◆ Extrait:
Mais la cinématique ne peut constituer à elle seule la science du mouvement, dans la mesure précisément où elle ne tient compte ni des causes qui le produisent ni de ce à quoi il s'applique. La science galiléenne laisse sans réponse la question des rapports entre la matière et le mouvement, qui, par contre, était au cœur de la théorie d'Aristote. On verra comment Newton, par l'introduction d'une dynamique fondée sur les concepts renouvelés de masse et de force, pensera avoir réglé cette question. On constatera que, comme l'ont souligné les auteurs du xixe siècle, et notamment Mach, Newton n'est pas parvenu à remplir entièrement son programme, dans la mesure où il n'a pas su donner du mouvement de translation uniforme, dit « inertiel », une explication « matérialiste », c'est-à-dire uniquement en termes d'espace, de temps et de matière. On verra comment Einstein, avec la théorie de la relativité générale et l'idée que la structure géométrique de l'espace est déterminée par la distribution des masses qui s'y trouvent, a finalement résolu le problème du lien entre la cinématique et la dynamique.

◆ Travail demandé:
1. Répondez aux questions suivantes à partir de l'extrait.
(a) De quoi la cinématique ne tient-elle pas compte ?
(b) Sur quels concepts renouvelés Newton fonde-t-il sa dynamique ?
(c) Selon l'idée liée à la théorie de la relativité générale, qu'est-ce qui détermine la structure géométrique de l'espace ?
2. Reproduisez tel quel le passage des enregistrements qui commence à la ligne contenant « collection date: 2008-03-11 » et se poursuit jusqu'à la fin des enregistrements, première et dernière lignes comprises.

◆ Données enregistrées:
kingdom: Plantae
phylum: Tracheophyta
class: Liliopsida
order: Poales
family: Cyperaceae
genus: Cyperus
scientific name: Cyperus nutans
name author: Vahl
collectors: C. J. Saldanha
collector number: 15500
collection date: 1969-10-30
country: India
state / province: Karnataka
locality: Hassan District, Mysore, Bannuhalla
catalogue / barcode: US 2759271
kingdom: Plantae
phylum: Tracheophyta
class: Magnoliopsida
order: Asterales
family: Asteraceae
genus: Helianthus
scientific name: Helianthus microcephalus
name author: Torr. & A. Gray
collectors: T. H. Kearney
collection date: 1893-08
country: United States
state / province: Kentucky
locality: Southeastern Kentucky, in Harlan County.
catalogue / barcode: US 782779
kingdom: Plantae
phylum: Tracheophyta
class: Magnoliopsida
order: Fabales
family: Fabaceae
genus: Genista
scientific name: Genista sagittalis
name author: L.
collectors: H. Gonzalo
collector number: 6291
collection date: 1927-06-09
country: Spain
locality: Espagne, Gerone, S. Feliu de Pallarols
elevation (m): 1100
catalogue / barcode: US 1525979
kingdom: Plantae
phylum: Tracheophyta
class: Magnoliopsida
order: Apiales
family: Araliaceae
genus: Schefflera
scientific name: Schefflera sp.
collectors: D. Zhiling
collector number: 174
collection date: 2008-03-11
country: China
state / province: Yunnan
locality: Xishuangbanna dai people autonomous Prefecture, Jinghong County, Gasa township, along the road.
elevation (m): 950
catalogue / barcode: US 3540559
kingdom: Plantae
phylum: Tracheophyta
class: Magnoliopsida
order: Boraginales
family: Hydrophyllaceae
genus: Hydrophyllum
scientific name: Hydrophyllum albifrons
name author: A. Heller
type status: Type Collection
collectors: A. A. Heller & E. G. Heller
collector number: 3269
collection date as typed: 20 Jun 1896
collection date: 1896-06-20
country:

◆ Réponses attendues:
1.
(a) Elle ne tient compte ni des causes qui produisent le mouvement ni de ce à quoi il s'applique.
(b) Sur les concepts de masse et de force.
(c) La distribution des masses qui s'y trouvent.

2.
collection date: 2008-03-11
country: China
state / province: Yunnan
locality: Xishuangbanna dai people autonomous Prefecture, Jinghong County, Gasa township, along the road.
elevation (m): 950
catalogue / barcode: US 3540559
kingdom: Plantae
phylum: Tracheophyta
class: Magnoliopsida
order: Boraginales
family: Hydrophyllaceae
genus: Hydrophyllum
scientific name: Hydrophyllum albifrons
name author: A. Heller
type status: Type Collection
collectors: A. A. Heller & E. G. Heller
collector number: 3269
collection date as typed: 20 Jun 1896
collection date: 1896-06-20
country:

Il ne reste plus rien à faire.